(Data shown)
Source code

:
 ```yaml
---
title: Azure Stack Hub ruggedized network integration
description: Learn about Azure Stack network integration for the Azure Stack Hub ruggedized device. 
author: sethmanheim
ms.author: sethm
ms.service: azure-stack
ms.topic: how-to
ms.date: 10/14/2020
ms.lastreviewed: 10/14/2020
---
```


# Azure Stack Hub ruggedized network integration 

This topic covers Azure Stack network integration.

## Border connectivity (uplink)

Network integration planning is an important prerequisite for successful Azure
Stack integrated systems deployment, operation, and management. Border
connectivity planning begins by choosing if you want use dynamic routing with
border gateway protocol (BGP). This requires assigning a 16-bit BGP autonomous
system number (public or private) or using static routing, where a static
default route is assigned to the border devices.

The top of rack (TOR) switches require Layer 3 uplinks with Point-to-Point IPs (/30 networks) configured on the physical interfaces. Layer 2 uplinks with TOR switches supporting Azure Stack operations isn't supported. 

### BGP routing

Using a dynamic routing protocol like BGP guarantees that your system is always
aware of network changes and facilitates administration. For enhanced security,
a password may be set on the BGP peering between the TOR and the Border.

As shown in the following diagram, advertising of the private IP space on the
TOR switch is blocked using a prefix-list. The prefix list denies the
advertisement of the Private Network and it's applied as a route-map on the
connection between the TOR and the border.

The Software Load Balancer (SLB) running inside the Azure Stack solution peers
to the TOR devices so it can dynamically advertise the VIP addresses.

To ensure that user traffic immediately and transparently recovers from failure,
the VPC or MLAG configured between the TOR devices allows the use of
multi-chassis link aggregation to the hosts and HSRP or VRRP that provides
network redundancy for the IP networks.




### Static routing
(End Data shown)
(Data shown)
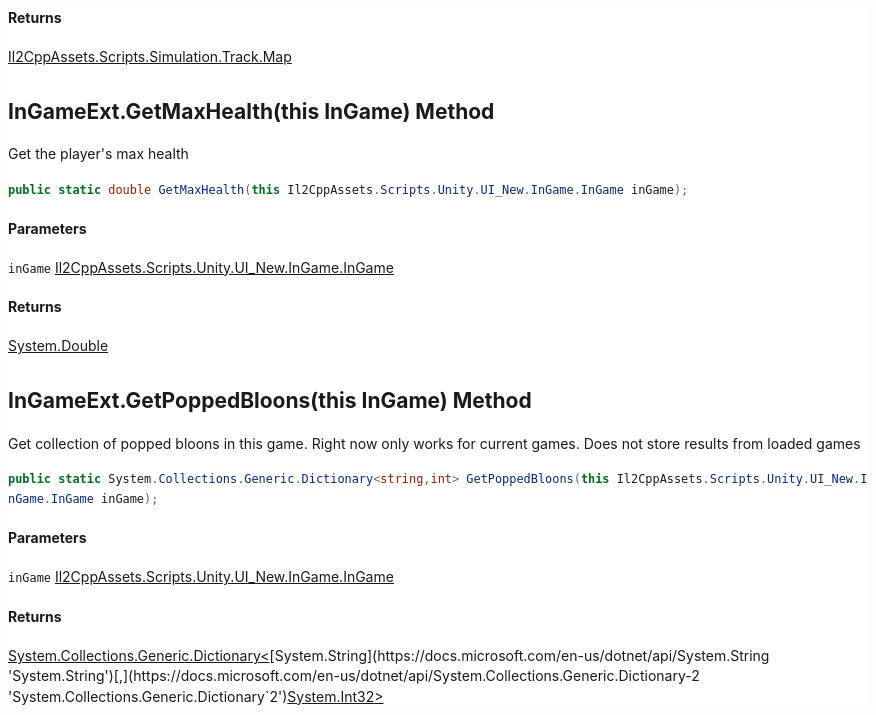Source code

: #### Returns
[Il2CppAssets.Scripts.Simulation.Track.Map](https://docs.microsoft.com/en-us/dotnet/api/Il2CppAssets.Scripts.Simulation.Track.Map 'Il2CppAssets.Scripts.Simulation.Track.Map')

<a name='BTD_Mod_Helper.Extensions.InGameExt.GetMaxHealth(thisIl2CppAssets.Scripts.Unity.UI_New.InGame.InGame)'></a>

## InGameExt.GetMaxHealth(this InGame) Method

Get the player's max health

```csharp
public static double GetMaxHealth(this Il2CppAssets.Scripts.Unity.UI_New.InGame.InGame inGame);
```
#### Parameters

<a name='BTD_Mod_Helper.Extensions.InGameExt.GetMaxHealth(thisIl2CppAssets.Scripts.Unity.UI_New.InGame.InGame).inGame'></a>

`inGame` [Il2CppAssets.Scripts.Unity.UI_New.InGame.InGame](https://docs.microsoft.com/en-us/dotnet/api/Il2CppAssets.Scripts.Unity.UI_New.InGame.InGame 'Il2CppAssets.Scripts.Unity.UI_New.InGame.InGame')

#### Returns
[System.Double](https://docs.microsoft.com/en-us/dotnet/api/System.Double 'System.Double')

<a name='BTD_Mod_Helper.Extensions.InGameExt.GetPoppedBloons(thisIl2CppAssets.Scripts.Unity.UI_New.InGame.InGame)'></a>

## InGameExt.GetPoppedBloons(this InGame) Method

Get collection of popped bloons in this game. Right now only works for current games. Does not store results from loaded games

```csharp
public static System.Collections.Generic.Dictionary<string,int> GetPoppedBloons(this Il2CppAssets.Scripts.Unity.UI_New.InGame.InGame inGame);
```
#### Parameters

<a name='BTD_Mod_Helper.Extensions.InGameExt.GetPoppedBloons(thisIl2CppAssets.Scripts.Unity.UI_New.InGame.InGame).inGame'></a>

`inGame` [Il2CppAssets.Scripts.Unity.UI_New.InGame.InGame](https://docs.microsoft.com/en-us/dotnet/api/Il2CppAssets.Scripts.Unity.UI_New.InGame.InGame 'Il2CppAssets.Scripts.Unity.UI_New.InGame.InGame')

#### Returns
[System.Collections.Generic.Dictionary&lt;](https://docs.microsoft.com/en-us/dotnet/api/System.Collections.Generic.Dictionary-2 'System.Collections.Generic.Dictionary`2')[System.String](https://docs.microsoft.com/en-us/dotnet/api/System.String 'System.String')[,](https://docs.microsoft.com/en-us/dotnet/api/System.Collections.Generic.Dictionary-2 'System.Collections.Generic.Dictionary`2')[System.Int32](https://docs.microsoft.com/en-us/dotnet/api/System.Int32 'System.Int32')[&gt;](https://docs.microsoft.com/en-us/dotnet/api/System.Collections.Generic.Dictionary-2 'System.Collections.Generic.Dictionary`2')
(End Data shown)
(Data shown)
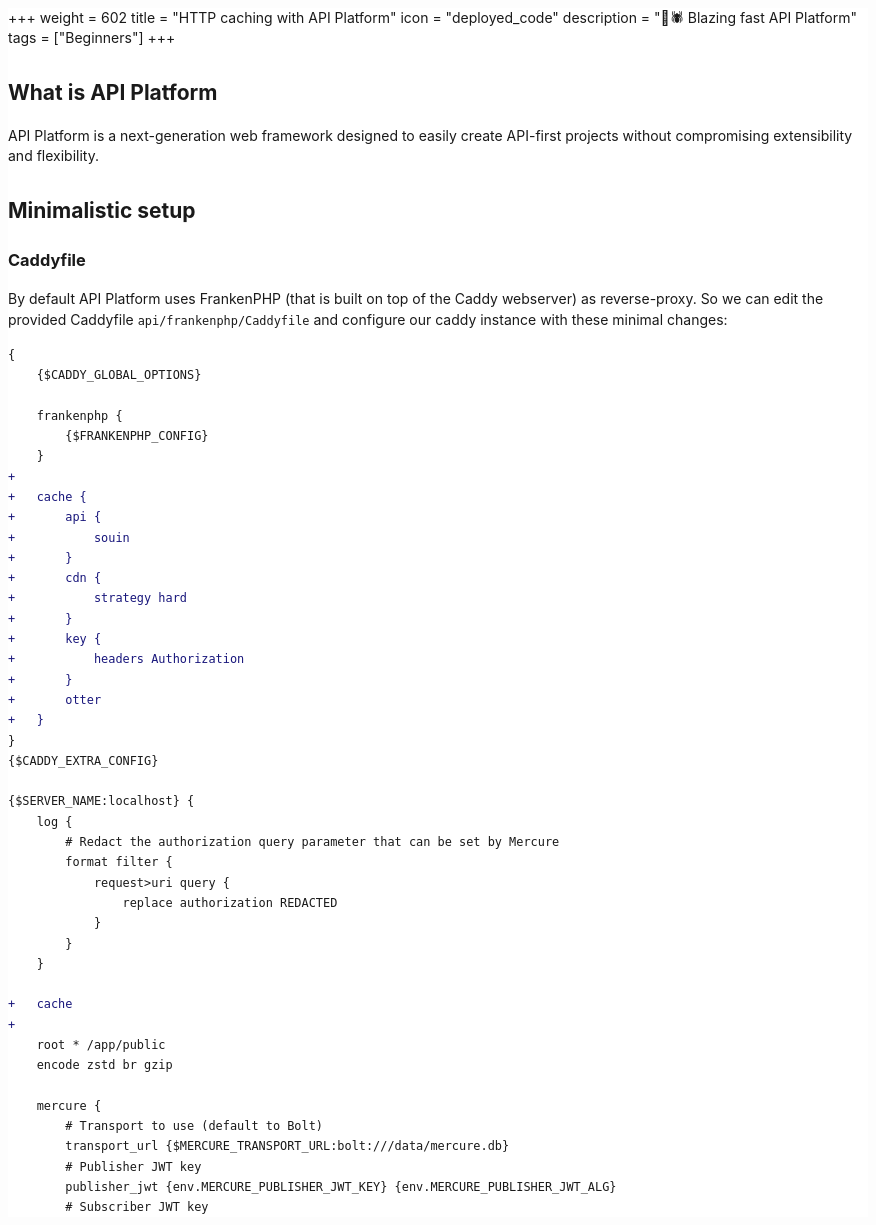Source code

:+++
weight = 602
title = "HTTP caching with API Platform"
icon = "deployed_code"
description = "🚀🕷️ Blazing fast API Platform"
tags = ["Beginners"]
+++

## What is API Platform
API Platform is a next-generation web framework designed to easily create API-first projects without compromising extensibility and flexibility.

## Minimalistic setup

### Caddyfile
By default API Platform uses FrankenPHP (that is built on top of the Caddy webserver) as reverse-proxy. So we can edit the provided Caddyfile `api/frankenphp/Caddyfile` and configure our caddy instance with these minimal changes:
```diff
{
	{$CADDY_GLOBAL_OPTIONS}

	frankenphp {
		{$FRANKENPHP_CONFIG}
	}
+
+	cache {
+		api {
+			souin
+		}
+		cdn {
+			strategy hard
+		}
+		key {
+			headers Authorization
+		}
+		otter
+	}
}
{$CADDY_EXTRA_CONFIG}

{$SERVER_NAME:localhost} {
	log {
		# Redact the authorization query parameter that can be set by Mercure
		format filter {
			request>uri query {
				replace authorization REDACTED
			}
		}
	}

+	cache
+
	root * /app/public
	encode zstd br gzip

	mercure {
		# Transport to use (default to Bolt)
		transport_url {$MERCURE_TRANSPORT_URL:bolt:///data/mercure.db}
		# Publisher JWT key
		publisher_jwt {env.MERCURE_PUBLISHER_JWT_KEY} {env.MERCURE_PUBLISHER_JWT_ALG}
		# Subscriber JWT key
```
(End Data shown)
(Aim of the task) Taking the entries above, print exactly the lines starting at the line with "### BGP routing" and ending at the line with "### Static routing", both included.

(Response)
### BGP routing

Using a dynamic routing protocol like BGP guarantees that your system is always
aware of network changes and facilitates administration. For enhanced security,
a password may be set on the BGP peering between the TOR and the Border.

As shown in the following diagram, advertising of the private IP space on the
TOR switch is blocked using a prefix-list. The prefix list denies the
advertisement of the Private Network and it's applied as a route-map on the
connection between the TOR and the border.

The Software Load Balancer (SLB) running inside the Azure Stack solution peers
to the TOR devices so it can dynamically advertise the VIP addresses.

To ensure that user traffic immediately and transparently recovers from failure,
the VPC or MLAG configured between the TOR devices allows the use of
multi-chassis link aggregation to the hosts and HSRP or VRRP that provides
network redundancy for the IP networks.




### Static routing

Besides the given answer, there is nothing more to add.